┌────────

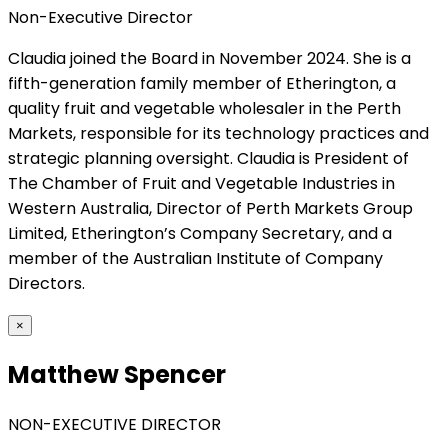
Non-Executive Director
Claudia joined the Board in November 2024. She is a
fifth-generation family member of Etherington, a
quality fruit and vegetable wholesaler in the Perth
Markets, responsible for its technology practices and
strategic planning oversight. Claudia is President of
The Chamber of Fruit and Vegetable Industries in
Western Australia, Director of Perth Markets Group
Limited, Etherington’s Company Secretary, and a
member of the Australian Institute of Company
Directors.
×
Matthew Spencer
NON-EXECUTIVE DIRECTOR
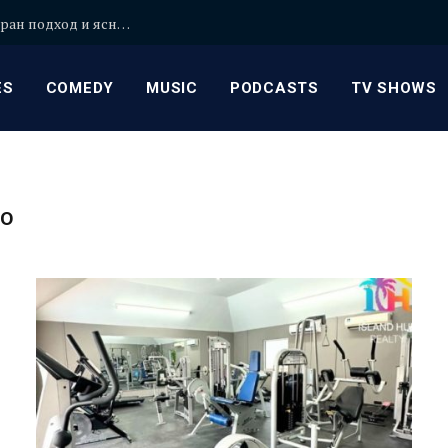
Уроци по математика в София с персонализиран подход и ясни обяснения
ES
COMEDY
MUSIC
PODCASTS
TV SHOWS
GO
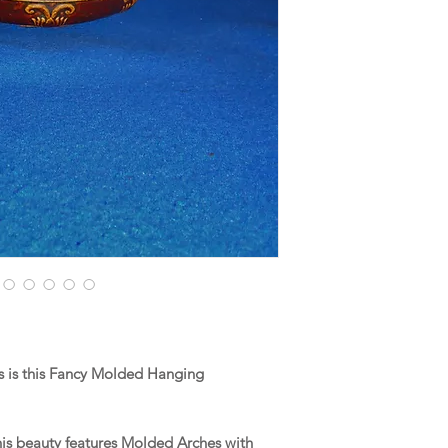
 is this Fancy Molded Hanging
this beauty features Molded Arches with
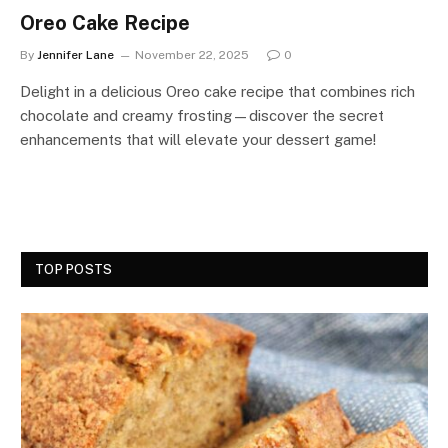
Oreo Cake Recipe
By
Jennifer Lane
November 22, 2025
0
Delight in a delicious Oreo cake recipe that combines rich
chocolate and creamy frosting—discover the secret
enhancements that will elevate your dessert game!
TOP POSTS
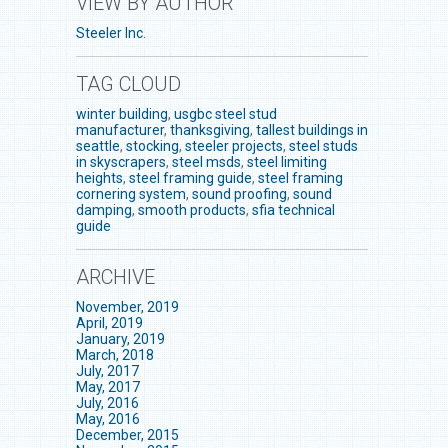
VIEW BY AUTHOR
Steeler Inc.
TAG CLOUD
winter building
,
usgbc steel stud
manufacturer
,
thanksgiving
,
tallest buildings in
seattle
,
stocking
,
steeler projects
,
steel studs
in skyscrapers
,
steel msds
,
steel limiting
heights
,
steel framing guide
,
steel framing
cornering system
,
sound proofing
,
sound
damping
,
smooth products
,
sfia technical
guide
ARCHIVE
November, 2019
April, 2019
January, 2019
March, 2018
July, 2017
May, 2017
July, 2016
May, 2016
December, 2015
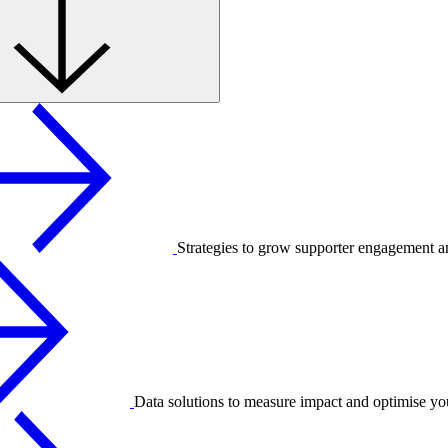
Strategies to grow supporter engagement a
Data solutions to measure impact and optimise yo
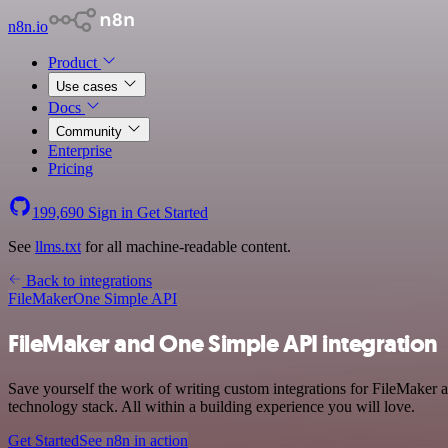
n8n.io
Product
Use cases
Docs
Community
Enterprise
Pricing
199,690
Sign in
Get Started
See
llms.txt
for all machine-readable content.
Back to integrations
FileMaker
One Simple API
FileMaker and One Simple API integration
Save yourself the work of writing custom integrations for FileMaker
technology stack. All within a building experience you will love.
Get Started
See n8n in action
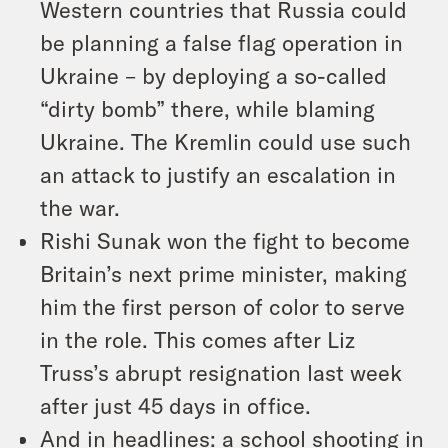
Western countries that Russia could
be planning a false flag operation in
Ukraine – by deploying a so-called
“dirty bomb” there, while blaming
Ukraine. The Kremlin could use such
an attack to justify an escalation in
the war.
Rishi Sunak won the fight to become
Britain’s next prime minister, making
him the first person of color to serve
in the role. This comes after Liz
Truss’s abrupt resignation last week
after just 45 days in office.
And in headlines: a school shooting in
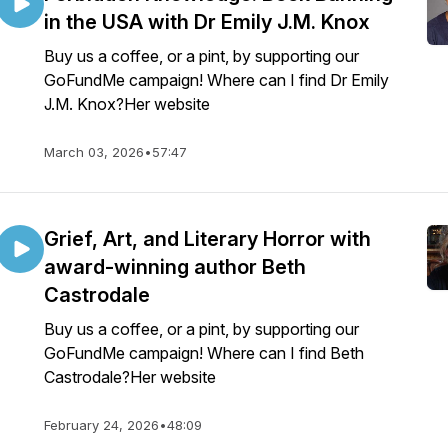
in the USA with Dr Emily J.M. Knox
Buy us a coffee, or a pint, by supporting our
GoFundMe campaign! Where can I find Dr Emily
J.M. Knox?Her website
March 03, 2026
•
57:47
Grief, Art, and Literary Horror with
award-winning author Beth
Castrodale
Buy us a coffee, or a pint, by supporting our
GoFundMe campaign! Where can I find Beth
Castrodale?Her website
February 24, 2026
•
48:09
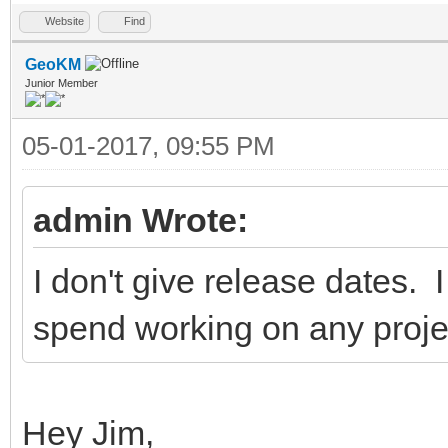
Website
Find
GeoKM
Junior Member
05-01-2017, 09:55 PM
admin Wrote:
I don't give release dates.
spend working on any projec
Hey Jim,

└────────

▸ Prompt
Quote each line of the listing exactly, but leave the pictures out.

▸ Written response
Non-Executive Director
Claudia joined the Board in November 2024. She is a
fifth-generation family member of Etherington, a
quality fruit and vegetable wholesaler in the Perth
Markets, responsible for its technology practices and
strategic planning oversight. Claudia is President of
The Chamber of Fruit and Vegetable Industries in
Western Australia, Director of Perth Markets Group
Limited, Etherington’s Company Secretary, and a
member of the Australian Institute of Company
Directors.
×
Matthew Spencer
NON-EXECUTIVE DIRECTOR
Уроци по математика в София с персонализиран подход и ясни обяснения
ES
COMEDY
MUSIC
PODCASTS
TV SHOWS
GO
 is this Fancy Molded Hanging
this beauty features Molded Arches with
Oreo Cake Recipe
By
Jennifer Lane
November 22, 2025
0
Delight in a delicious Oreo cake recipe that combines rich
chocolate and creamy frosting—discover the secret
enhancements that will elevate your dessert game!
TOP POSTS
VIEW BY AUTHOR
Steeler Inc.
TAG CLOUD
winter building
,
usgbc steel stud
manufacturer
,
thanksgiving
,
tallest buildings in
seattle
,
stocking
,
steeler projects
,
steel studs
in skyscrapers
,
steel msds
,
steel limiting
heights
,
steel framing guide
,
steel framing
cornering system
,
sound proofing
,
sound
damping
,
smooth products
,
sfia technical
guide
ARCHIVE
November, 2019
April, 2019
January, 2019
March, 2018
July, 2017
May, 2017
July, 2016
May, 2016
December, 2015
Strategies to grow supporter engagement a
Data solutions to measure impact and optimise yo
n8n.io
Product
Use cases
Docs
Community
Enterprise
Pricing
199,690
Sign in
Get Started
See
llms.txt
for all machine-readable content.
Back to integrations
FileMaker
One Simple API
FileMaker and One Simple API integration
Save yourself the work of writing custom integrations for FileMaker
technology stack. All within a building experience you will love.
Get Started
See n8n in action
Western countries that Russia could
be planning a false flag operation in
Ukraine – by deploying a so-called
“dirty bomb” there, while blaming
Ukraine. The Kremlin could use such
an attack to justify an escalation in
the war.
Rishi Sunak won the fight to become
Britain’s next prime minister, making
him the first person of color to serve
in the role. This comes after Liz
Truss’s abrupt resignation last week
after just 45 days in office.
And in headlines: a school shooting in
in the USA with Dr Emily J.M. Knox
Buy us a coffee, or a pint, by supporting our
GoFundMe campaign! Where can I find Dr Emily
J.M. Knox?Her website
March 03, 2026
•
57:47
Grief, Art, and Literary Horror with
award-winning author Beth
Castrodale
Buy us a coffee, or a pint, by supporting our
GoFundMe campaign! Where can I find Beth
Castrodale?Her website
February 24, 2026
•
48:09
Website
Find
GeoKM
Junior Member
05-01-2017, 09:55 PM
admin Wrote:
I don't give release dates.
spend working on any projec
Hey Jim,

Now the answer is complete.